Tyler Hofer and his hiking partner had planned to summit California’s Mount Williamson that afternoon — not to discover a body.

On October 7, two climbers happened to venture off-route during their ascent of Mount Williamson, a 14,374-foot peak in California’s eastern Sierras. As they were heading up the mountain, they caught a glimpse of a skull in a boulder field. A human skull.

They decided to investigate and discovered a full set of human remains buried beneath some boulders. The hikers also found remnants of shoes and a belt.

“It wasn’t in a position of distress or curled up,” Hofer told the Associated Press. “It was definitely a burial because it was very strategically covered with rocks.” The skeleton apparently lay face up with its arms crossed.
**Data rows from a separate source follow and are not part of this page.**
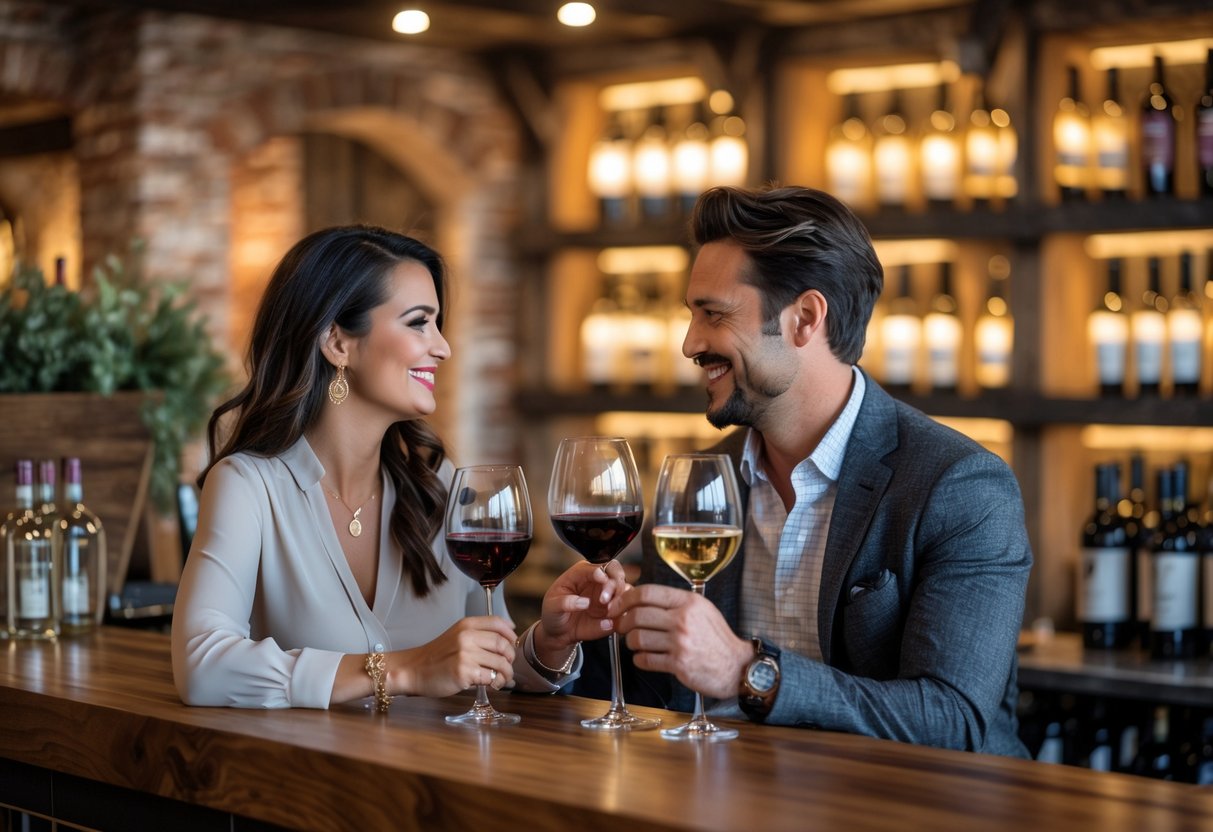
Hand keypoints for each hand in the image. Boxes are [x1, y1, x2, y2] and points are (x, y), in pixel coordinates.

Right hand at [390, 616, 516, 696]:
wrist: (414, 670)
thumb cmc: (436, 656)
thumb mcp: (456, 636)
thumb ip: (478, 635)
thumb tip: (506, 641)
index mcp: (466, 625)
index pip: (498, 623)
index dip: (510, 634)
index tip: (513, 643)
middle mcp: (466, 636)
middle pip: (502, 644)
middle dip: (510, 657)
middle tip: (508, 665)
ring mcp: (465, 654)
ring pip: (500, 662)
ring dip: (506, 673)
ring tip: (502, 679)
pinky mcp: (463, 672)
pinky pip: (490, 677)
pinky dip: (496, 682)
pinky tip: (493, 685)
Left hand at [534, 560, 626, 665]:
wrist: (559, 633)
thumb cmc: (554, 614)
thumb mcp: (551, 606)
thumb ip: (564, 602)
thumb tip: (584, 602)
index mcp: (582, 572)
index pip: (596, 564)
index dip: (600, 571)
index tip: (601, 579)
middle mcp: (598, 581)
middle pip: (615, 571)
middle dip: (614, 582)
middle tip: (605, 599)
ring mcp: (608, 595)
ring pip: (625, 588)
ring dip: (621, 597)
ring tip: (609, 610)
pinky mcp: (614, 610)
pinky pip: (626, 607)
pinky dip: (623, 612)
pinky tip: (611, 620)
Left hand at [610, 584, 751, 699]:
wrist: (735, 666)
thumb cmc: (716, 637)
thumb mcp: (702, 609)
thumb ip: (675, 602)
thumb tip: (641, 599)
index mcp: (688, 602)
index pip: (647, 593)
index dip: (625, 598)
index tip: (616, 606)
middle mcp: (683, 620)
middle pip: (637, 615)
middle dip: (623, 622)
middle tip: (621, 627)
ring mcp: (680, 643)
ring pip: (637, 638)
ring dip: (630, 642)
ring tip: (636, 643)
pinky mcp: (678, 664)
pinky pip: (645, 659)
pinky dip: (639, 659)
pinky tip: (644, 657)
The discovery of the remains led to a full investigation by the Inyo County Sheriff’s Department, who successfully airlifted out the skeleton. They plan to run a DNA test for identification.

“This is a huge mystery to us,” said Carma Roper, the Sheriff’s Department spokeswoman. This week, the Inyo County Sheriff’s Office released information on the mystery remains. So far, they haven’t found any possible matches in missing persons or search-and-rescue records.

According to the county sheriff’s office, the body — possibly a climber or a hiker — could have been there for decades.